Note that the Mac Pro is in the single digit percentage class now. If split off the "> 12 x86 and more than dual GPU" crowd into a separate standing product it will most likely be sub single digit in size. Apple dropped dual CPU packages and made money with this Mac Pro. It isn't like the bulk of the Mac Pro market got lost. There are also lots of grumbling audio folks that had a hate fest with 2 GPUs. Getting more of them and losing the 4 GPU folks never firmly had a grip on even with other system... is extremely likely fine with them.
Apple isn't solely aiming at the extreme high end. Even back with the 2006-2012 models ( and before) there were always a very small segment moaning that 4 PCI-e slots were not enough. The power supply is too small for my 1.4Kw custom monster they constructed. That you can just put a larger amount of stuff into a HP Z800 or Dell 7000. Hot-Swap modular and/or dual power supplies..... .... There was always a bigger, more giant box with slots Apple could have built.

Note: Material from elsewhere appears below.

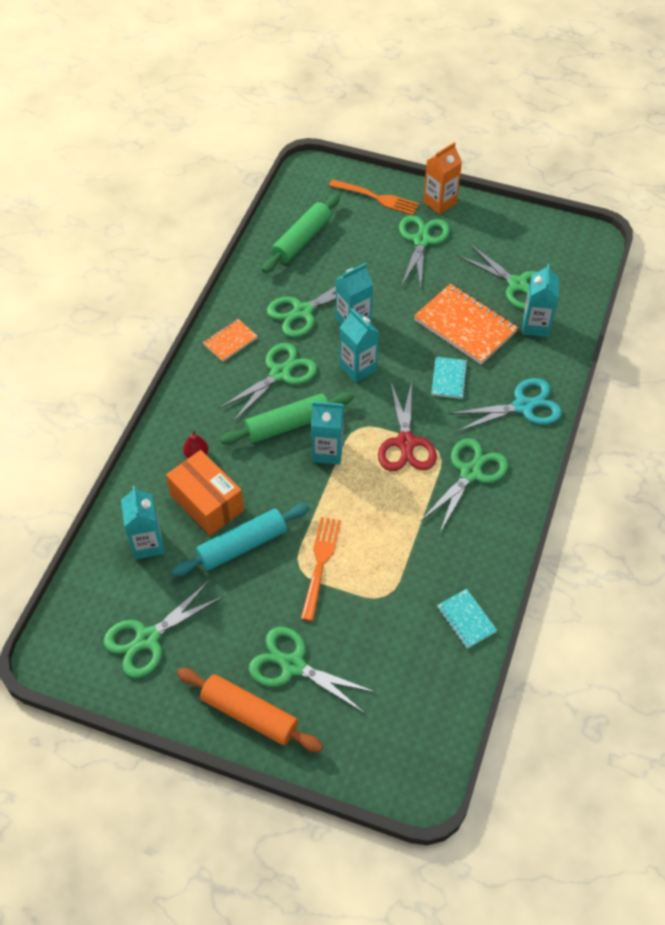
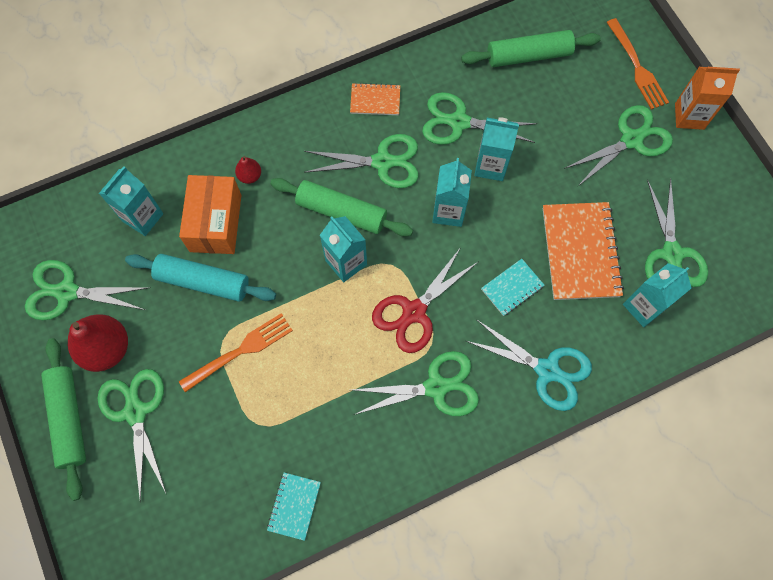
camera: 45 degrees right, 15 degrees up
(223, 646) = (107, 349): none -> red pear
(249, 714) = (69, 419): orange rolling pin -> green rolling pin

Apple looks to be walking back a bit but there nothing in what they said in that they were doing a complete 180 and now were out to build the biggest Mac Pro they have ever built either.
A couple quotes from the TechCrunch transcript.
" ..
Says Ternus:
I think one of the foundations of that system was the dual GPU architecture… and for certain workflows, certain classes of pro customers, that’s a great solution. But… to Phil’s point, “Pro” is so broad that it doesn’t necessarily fit all the needs of all the pros.
... "
"
....
“There’s certain scientific loads that are very GPU intensive and they want to throw the largest GPU at it that they can,” says Federighi. “There are heavy 3D graphics [applications] or graphics and compute mixed loads. Those can be in VR, those can be in certain kinds of high end cinema production tasks where most of the software out there that’s been written to target those doesn’t know how to balance itself well across multiple GPUs but can scale across a single large GPU.” ..."
https://techcrunch.com/2017/04/04/apple-pushes-the-reset-button-on-the-mac-pro/
"
What is being overly being talked about here is 1 or 2 GPUs being a good coverage of pro workload. Sometimes one "extra heavy" GPU and other times 2 "reasonable". There is nothing here pointing to 2-4 "as large as possible" GPUs a being the bulk of the market segment they are looking at all.
What this looks like is being able to put in different targeted cooling for 1 or 2 GPU configs. Nothing about crank up the CPU count to highest possible limits. It is open ended enough that could be 1 or 2 embedded designs of Apple's construction. Upgrades isn't necessarily random vendor 22 open market GPUs. If had better thermal constraints they could have made their own cards. Or is the real problem that don't have enough will to resource making their own cards over a broad enough range. Which one of those two is the case doesn't really get touched on in the transcripts I've read.